== RECORDS TO PROCESS ==
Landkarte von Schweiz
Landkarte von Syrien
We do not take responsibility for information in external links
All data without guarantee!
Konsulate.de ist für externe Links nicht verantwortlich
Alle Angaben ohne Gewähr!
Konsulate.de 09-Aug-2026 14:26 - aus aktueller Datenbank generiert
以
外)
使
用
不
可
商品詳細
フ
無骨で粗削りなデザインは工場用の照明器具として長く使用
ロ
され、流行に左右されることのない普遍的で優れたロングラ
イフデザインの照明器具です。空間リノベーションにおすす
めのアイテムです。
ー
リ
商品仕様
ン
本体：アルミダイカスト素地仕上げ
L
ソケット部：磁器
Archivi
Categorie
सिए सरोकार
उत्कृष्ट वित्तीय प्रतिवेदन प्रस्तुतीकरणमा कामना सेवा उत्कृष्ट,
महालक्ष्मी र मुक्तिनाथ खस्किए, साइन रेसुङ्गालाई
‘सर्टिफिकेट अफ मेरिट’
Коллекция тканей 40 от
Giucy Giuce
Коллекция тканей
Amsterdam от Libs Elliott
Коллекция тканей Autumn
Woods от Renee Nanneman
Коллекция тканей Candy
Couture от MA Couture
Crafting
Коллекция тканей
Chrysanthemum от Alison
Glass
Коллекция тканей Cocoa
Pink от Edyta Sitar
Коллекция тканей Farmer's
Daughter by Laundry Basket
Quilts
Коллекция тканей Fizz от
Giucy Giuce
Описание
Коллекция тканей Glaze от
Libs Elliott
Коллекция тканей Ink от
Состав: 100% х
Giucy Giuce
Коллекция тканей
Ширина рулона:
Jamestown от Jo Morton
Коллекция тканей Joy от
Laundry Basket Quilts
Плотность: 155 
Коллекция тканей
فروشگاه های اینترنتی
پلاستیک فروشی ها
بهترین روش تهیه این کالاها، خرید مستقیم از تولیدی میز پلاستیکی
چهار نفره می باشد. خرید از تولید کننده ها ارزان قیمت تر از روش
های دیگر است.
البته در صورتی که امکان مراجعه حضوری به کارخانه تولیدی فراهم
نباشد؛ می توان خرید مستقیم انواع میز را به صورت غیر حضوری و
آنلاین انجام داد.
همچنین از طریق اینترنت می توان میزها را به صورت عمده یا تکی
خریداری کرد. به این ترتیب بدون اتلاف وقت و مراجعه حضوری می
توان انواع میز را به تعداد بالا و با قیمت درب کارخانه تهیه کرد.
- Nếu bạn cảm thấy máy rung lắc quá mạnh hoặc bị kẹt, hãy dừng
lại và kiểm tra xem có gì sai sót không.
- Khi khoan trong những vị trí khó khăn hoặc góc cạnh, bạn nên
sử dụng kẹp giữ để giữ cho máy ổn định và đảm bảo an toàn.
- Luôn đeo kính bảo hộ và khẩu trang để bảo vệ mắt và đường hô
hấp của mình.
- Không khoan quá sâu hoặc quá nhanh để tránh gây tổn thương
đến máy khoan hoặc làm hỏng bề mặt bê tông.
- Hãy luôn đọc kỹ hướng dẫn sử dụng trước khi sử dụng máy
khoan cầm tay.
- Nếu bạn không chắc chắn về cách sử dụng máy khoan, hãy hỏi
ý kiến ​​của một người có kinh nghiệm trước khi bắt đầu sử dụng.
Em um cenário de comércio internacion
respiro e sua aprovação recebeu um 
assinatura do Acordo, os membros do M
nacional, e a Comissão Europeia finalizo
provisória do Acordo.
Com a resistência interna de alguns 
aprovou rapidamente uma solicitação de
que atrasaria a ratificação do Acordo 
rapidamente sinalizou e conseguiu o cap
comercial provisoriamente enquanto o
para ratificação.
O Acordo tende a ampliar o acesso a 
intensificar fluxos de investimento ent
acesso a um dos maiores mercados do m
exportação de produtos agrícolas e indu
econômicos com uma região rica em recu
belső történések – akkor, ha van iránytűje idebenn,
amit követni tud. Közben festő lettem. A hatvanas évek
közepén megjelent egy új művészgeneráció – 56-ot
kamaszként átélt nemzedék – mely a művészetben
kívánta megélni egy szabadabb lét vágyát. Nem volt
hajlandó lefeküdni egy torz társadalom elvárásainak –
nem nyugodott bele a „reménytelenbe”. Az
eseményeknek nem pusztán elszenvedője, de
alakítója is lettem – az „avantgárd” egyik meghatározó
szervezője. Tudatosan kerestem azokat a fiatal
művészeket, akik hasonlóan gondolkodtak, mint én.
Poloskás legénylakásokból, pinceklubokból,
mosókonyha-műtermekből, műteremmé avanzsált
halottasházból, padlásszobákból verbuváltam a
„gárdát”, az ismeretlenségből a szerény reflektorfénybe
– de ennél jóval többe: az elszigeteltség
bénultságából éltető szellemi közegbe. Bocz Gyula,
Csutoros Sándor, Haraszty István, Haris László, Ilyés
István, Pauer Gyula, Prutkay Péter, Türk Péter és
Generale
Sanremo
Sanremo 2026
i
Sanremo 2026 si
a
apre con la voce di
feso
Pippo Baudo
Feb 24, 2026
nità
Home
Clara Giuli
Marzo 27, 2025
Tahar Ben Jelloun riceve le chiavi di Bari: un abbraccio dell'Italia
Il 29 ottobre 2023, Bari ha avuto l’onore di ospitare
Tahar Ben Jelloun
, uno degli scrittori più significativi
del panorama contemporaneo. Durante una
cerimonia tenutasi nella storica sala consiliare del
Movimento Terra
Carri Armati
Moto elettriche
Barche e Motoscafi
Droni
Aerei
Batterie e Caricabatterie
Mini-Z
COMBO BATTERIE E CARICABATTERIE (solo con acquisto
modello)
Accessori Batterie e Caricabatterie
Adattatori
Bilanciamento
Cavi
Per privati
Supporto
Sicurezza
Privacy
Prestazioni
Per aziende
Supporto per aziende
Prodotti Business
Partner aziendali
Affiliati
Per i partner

== TO-DO ITEM ==
Copy range, inclusive: the line holding "بهترین روش تهیه" to the line holding "művészeket, akik hasonlóan". Reproduce exactly those lines of the records above and no others.

== RESPONSE AREA ==
بهترین روش تهیه این کالاها، خرید مستقیم از تولیدی میز پلاستیکی
چهار نفره می باشد. خرید از تولید کننده ها ارزان قیمت تر از روش
های دیگر است.
البته در صورتی که امکان مراجعه حضوری به کارخانه تولیدی فراهم
نباشد؛ می توان خرید مستقیم انواع میز را به صورت غیر حضوری و
آنلاین انجام داد.
همچنین از طریق اینترنت می توان میزها را به صورت عمده یا تکی
خریداری کرد. به این ترتیب بدون اتلاف وقت و مراجعه حضوری می
توان انواع میز را به تعداد بالا و با قیمت درب کارخانه تهیه کرد.
- Nếu bạn cảm thấy máy rung lắc quá mạnh hoặc bị kẹt, hãy dừng
lại và kiểm tra xem có gì sai sót không.
- Khi khoan trong những vị trí khó khăn hoặc góc cạnh, bạn nên
sử dụng kẹp giữ để giữ cho máy ổn định và đảm bảo an toàn.
- Luôn đeo kính bảo hộ và khẩu trang để bảo vệ mắt và đường hô
hấp của mình.
- Không khoan quá sâu hoặc quá nhanh để tránh gây tổn thương
đến máy khoan hoặc làm hỏng bề mặt bê tông.
- Hãy luôn đọc kỹ hướng dẫn sử dụng trước khi sử dụng máy
khoan cầm tay.
- Nếu bạn không chắc chắn về cách sử dụng máy khoan, hãy hỏi
ý kiến ​​của một người có kinh nghiệm trước khi bắt đầu sử dụng.
Em um cenário de comércio internacion
respiro e sua aprovação recebeu um 
assinatura do Acordo, os membros do M
nacional, e a Comissão Europeia finalizo
provisória do Acordo.
Com a resistência interna de alguns 
aprovou rapidamente uma solicitação de
que atrasaria a ratificação do Acordo 
rapidamente sinalizou e conseguiu o cap
comercial provisoriamente enquanto o
para ratificação.
O Acordo tende a ampliar o acesso a 
intensificar fluxos de investimento ent
acesso a um dos maiores mercados do m
exportação de produtos agrícolas e indu
econômicos com uma região rica em recu
belső történések – akkor, ha van iránytűje idebenn,
amit követni tud. Közben festő lettem. A hatvanas évek
közepén megjelent egy új művészgeneráció – 56-ot
kamaszként átélt nemzedék – mely a művészetben
kívánta megélni egy szabadabb lét vágyát. Nem volt
hajlandó lefeküdni egy torz társadalom elvárásainak –
nem nyugodott bele a „reménytelenbe”. Az
eseményeknek nem pusztán elszenvedője, de
alakítója is lettem – az „avantgárd” egyik meghatározó
szervezője. Tudatosan kerestem azokat a fiatal
művészeket, akik hasonlóan gondolkodtak, mint én.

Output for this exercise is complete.